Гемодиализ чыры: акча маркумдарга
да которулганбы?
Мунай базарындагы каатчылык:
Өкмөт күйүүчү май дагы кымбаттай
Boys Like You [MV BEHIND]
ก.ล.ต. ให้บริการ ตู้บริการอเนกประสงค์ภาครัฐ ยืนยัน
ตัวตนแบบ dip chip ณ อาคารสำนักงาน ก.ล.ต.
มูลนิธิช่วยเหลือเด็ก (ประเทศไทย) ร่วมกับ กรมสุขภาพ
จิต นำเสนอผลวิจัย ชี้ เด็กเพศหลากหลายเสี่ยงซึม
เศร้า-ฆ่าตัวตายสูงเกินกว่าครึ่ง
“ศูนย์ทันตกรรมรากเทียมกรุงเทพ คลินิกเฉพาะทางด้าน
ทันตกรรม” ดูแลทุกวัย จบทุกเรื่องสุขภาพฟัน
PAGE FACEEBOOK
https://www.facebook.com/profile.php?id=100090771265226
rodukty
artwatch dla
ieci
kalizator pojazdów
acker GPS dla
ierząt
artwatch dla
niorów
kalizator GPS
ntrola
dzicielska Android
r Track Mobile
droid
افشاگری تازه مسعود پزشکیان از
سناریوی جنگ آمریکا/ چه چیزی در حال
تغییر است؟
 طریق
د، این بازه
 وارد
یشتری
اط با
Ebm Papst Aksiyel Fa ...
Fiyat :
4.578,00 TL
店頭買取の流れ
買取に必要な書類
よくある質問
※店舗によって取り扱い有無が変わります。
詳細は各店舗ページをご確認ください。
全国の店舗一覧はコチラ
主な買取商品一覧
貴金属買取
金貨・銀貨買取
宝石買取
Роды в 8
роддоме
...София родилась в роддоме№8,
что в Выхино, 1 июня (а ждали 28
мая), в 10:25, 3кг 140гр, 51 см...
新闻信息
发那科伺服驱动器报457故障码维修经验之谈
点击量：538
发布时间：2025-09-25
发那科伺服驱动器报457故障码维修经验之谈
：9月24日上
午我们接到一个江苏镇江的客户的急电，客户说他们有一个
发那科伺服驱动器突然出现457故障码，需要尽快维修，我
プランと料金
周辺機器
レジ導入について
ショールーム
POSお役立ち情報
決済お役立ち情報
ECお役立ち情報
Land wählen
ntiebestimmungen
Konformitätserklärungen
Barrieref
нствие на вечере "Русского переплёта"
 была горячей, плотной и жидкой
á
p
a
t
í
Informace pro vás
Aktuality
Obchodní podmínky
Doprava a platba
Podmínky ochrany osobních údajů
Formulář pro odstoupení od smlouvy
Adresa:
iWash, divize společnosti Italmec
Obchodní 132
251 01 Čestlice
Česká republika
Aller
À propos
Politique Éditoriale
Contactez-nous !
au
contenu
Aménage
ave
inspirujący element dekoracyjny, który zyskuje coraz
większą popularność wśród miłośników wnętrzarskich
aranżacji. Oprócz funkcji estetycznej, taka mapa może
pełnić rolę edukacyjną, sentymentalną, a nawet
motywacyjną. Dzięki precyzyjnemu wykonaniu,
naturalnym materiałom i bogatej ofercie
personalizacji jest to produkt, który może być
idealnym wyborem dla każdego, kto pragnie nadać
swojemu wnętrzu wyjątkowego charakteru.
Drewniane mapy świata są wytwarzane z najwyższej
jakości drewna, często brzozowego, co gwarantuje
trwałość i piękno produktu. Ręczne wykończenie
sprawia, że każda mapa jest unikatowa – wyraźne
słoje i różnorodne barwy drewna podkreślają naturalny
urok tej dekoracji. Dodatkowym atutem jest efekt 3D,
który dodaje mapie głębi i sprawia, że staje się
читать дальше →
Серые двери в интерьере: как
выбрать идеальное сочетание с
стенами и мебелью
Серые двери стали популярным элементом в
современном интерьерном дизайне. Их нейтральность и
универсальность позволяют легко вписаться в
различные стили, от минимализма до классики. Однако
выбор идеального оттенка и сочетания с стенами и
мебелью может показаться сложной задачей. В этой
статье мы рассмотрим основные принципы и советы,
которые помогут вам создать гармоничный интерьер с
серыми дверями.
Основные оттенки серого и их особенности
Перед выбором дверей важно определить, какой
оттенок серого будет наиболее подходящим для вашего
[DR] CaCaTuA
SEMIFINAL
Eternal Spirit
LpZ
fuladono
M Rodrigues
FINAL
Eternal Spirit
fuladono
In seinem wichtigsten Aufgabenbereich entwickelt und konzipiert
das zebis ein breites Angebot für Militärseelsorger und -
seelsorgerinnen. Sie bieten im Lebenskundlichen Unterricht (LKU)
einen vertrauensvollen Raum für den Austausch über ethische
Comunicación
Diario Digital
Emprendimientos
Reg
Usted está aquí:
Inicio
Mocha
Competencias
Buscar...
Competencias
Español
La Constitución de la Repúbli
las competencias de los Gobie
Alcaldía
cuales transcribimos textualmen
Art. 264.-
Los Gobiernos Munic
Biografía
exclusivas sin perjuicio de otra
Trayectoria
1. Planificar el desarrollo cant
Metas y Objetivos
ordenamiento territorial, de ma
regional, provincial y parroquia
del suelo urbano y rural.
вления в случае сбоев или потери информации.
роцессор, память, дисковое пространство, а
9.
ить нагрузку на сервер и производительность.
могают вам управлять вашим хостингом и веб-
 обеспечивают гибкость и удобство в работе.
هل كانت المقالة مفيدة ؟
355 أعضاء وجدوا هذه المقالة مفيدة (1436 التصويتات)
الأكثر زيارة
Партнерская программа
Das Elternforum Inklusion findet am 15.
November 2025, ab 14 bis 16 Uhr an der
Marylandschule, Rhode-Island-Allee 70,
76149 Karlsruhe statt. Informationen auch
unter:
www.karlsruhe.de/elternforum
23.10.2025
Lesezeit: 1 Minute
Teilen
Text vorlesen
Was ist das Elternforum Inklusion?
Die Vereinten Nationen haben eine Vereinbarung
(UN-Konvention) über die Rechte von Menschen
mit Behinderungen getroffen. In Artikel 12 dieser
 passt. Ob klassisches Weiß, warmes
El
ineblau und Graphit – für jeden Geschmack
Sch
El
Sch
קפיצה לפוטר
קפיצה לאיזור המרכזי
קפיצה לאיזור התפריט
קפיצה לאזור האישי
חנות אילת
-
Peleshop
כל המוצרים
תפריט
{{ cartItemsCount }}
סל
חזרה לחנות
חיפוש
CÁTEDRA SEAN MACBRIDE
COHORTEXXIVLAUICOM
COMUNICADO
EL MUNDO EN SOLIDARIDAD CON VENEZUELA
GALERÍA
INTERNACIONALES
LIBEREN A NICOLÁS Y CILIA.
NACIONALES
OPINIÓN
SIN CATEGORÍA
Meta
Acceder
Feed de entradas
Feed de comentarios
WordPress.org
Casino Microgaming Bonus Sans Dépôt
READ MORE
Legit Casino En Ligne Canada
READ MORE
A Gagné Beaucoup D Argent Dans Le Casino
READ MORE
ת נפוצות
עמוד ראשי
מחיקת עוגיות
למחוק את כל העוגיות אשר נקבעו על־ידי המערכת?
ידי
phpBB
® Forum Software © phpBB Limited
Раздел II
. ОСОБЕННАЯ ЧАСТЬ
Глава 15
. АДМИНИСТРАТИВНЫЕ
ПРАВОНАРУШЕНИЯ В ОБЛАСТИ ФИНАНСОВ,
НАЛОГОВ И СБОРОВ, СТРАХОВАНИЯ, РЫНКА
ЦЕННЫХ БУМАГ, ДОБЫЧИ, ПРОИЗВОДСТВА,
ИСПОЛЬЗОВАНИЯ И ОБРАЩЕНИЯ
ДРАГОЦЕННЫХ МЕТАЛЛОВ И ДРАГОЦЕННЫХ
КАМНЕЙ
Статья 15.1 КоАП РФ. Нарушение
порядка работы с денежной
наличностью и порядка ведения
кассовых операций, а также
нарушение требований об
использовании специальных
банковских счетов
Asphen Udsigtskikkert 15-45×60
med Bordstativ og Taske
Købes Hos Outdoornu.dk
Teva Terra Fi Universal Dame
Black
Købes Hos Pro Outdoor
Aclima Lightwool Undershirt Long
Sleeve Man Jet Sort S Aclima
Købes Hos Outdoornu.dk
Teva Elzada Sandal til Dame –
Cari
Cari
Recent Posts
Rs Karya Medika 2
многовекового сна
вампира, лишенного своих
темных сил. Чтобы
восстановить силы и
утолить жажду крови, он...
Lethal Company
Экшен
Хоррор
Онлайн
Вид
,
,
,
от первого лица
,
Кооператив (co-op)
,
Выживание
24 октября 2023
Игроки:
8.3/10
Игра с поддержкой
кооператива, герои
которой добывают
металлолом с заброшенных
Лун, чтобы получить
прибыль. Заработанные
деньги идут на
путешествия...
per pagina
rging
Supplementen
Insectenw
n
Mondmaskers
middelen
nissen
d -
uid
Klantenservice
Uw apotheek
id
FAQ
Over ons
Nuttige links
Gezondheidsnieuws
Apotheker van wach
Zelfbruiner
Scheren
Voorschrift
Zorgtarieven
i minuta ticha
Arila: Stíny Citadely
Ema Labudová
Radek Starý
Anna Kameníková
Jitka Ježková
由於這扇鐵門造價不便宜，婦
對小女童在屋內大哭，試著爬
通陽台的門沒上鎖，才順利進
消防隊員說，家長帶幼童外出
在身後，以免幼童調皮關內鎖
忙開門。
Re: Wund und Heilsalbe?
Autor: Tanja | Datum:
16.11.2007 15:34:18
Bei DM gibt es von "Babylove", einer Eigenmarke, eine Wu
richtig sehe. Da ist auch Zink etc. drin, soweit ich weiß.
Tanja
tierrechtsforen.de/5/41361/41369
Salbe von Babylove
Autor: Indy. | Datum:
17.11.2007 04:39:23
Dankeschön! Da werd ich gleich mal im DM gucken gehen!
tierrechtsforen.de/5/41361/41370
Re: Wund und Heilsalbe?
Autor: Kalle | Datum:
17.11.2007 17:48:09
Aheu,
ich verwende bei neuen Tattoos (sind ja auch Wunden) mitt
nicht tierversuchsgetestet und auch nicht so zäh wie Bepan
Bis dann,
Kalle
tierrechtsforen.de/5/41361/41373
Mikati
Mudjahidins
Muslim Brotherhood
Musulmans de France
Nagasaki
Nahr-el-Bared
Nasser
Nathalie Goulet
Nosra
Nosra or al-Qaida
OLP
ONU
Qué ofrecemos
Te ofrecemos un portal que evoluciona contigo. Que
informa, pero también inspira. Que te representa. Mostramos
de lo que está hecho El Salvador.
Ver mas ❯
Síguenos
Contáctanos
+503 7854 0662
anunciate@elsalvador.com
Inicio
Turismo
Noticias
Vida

▸ To-do item: Lines holding "mapa" are the ones to copy; find all of them in the listing.

▸ Result of this task:
aranżacji. Oprócz funkcji estetycznej, taka mapa może
sprawia, że każda mapa jest unikatowa – wyraźne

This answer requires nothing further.